Personal information
- Date of birth: 12 December 1986 (age 39)
- Place of birth: Šibenik, SFR Yugoslavia
- Height: 1.82 m (5 ft 11+1⁄2 in)
- Position: Midfielder

Youth career
- Rad

Senior career*
- Years: Team / Apps / (Gls)
- Rad
- BSK Borča
- 2005–2006: Favoritner AC / 12 / (1)
- 2006–2007: Obilić / 18 / (0)
- 2007: Radnički Pirot / 13 / (0)
- 2008: Žepče / 8 / (1)
- 2008–2009: Zalaegerszeg II / 12 / (3)
- 2009–2011: Kastoria / 3 / (1)
- 2011–2013: Platanias / 55 / (7)
- 2013–2014: Acharnaikos / 12 / (1)
- 2014: Strømmen / 25 / (3)

= Igor Mirčeta =

Serbian footballer

Igor Mirčeta (Игор Мирчета, born 12 December 1986) is a Serbian footballer who last played for Strømmen in the Norwegian First Division as a midfielder.

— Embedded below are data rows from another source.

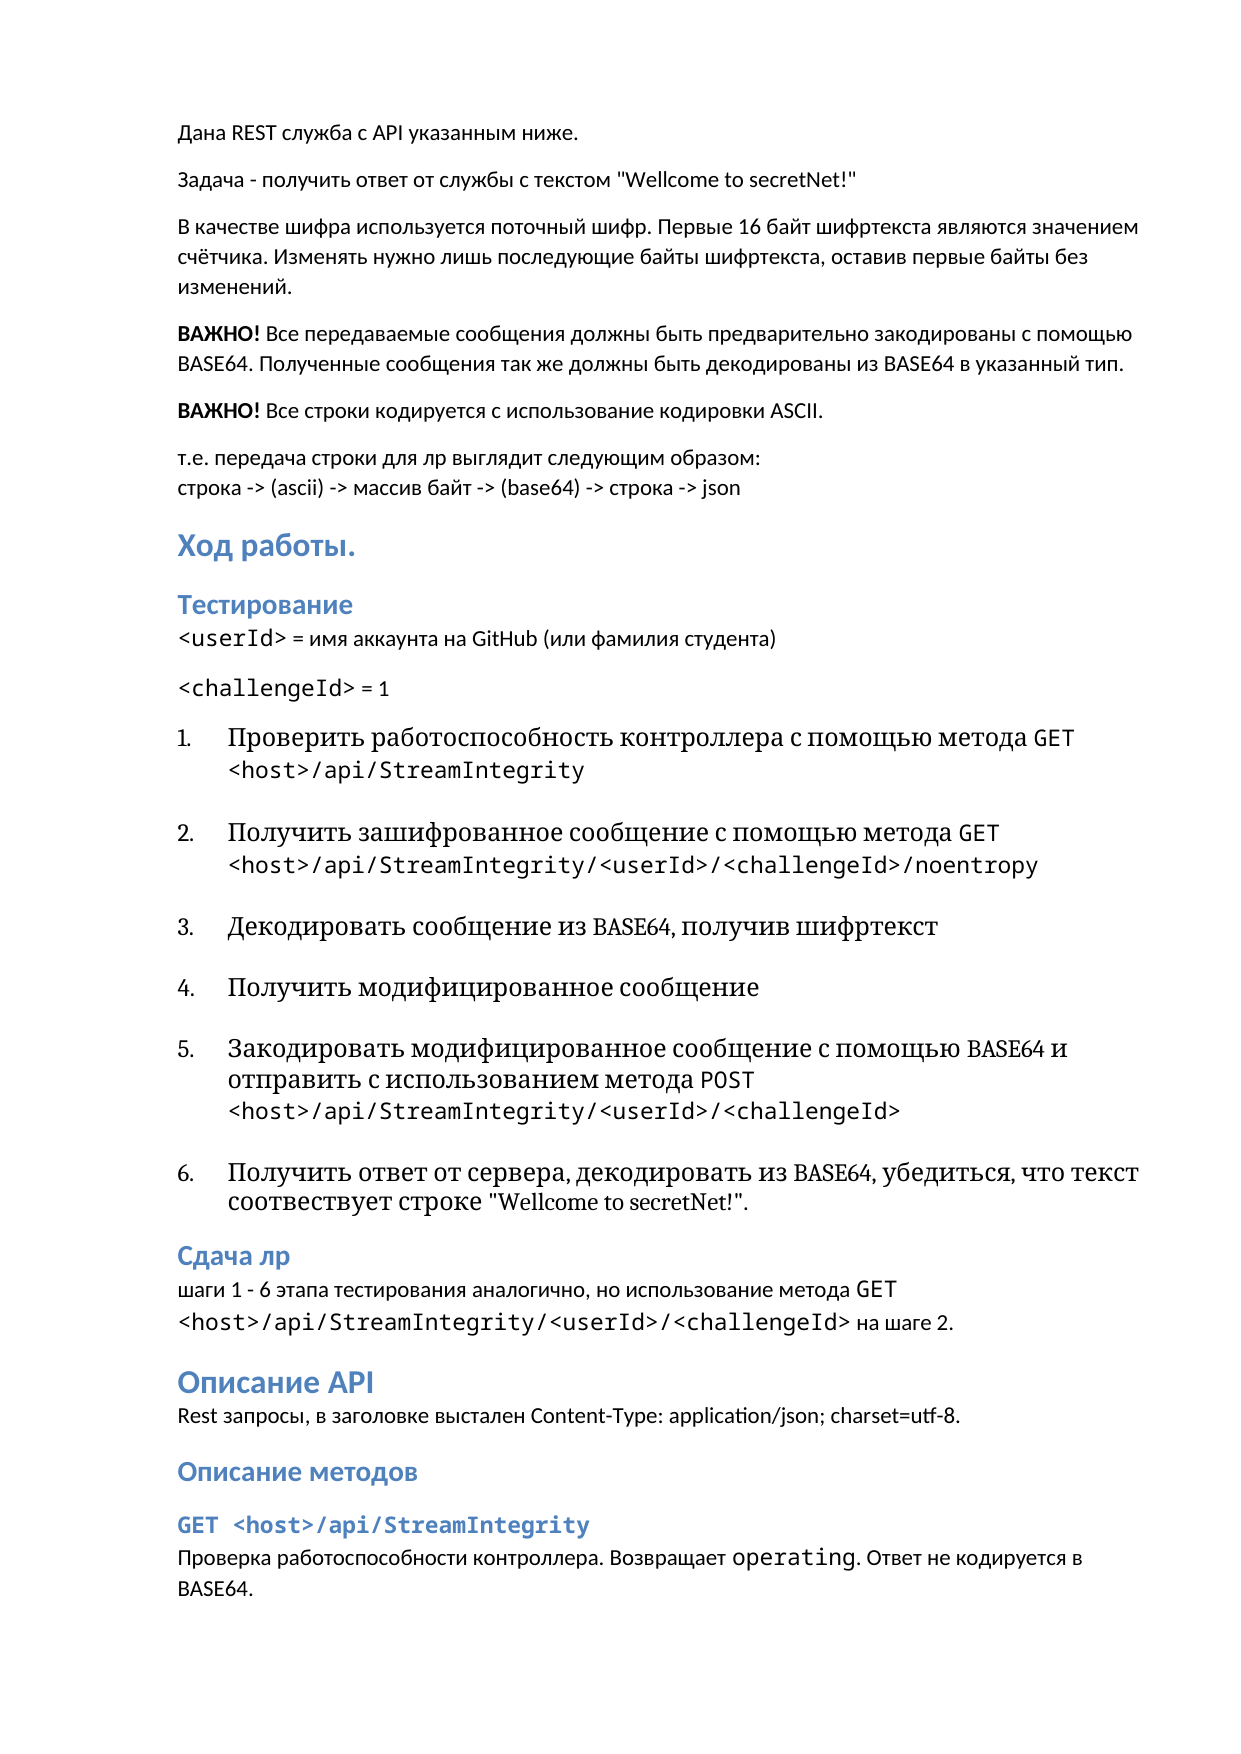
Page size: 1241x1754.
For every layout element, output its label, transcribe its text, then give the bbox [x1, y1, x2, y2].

subtitle Ход работы. [177, 524, 1152, 565]
text Rest запросы, в заголовке выстален Content-Type: application/json; charset=utf-8. [177, 1402, 1152, 1430]
text Проверка работоспособности контроллера. Возвращает operating. Ответ не кодируется в BASE64. [177, 1540, 1152, 1602]
list Декодировать сообщение из BASE64, получив шифртекст [177, 912, 1152, 970]
text ВАЖНО! Все передаваемые сообщения должны быть предварительно закодированы с помощью BASE64. Полученные сообщения так же должны быть декодированы из BASE64 в указанный тип. [177, 319, 1152, 377]
subtitle Описание API [177, 1361, 1152, 1402]
list Получить модифицированное сообщение [177, 974, 1152, 1031]
subtitle GET <host>/api/StreamIntegrity [177, 1509, 1152, 1540]
list Получить зашифрованное сообщение с помощью метода GET <host>/api/StreamIntegrity/<userId>/<challengeId>/noentropy [177, 817, 1152, 909]
list Закодировать модифицированное сообщение с помощью BASE64 и отправить с использованием метода POST <host>/api/StreamIntegrity/<userId>/<challengeId> [177, 1035, 1152, 1155]
text <challengeId> = 1 [177, 672, 1152, 703]
text Дана REST служба с API указанным ниже. [177, 118, 1152, 146]
text Задача - получить ответ от службы с текстом "Wellcome to secretNet!" [177, 165, 1152, 193]
text т.е. передача строки для лр выглядит следующим образом: строка -> (asсii) -> массив байт -> (base64) -> строка -> json [177, 443, 1152, 501]
subtitle Сдача лр [177, 1237, 1152, 1273]
text шаги 1 - 6 этапа тестирования аналогично, но использование метода GET <host>/api/StreamIntegrity/<userId>/<challengeId> на шаге 2. [177, 1273, 1152, 1338]
text ВАЖНО! Все строки кодируется с использование кодировки ASCII. [177, 396, 1152, 424]
text <userId> = имя аккаунта на GitHub (или фамилия студента) [177, 622, 1152, 653]
list Получить ответ от сервера, декодировать из BASE64, убедиться, что текст соотвествует строке "Wellcome to secretNet!". [177, 1159, 1152, 1216]
subtitle Тестирование [177, 586, 1152, 622]
list Проверить работоспособность контроллера с помощью метода GET <host>/api/StreamIntegrity [177, 722, 1152, 814]
subtitle Описание методов [177, 1453, 1152, 1488]
text В качестве шифра используется поточный шифр. Первые 16 байт шифртекста являются значением счётчика. Изменять нужно лишь последующие байты шифртекста, оставив первые байты без изменений. [177, 212, 1152, 300]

Born in Šibenik, SR Croatia, back then part of SFR Yugoslavia, Mirčeta played with Serbian clubs FK Rad, FK Obilić and FK Radnički Pirot. He also had a spell with FK BSK Borča after playing with Rad. In the season 2005–06 he played with Austrian side Favoritner AC. He joined Zalaegerszegi TE in 2008, where he played with the reserve team in the NB II.

He moved to Kalamata F.C. in the Greek Beta Ethniki in January 2009. He joined Kastoria F.C. in the Gamma Ethniki for the 2009-10 season. He scored his first league goal for Kastoria on 7 October 2009.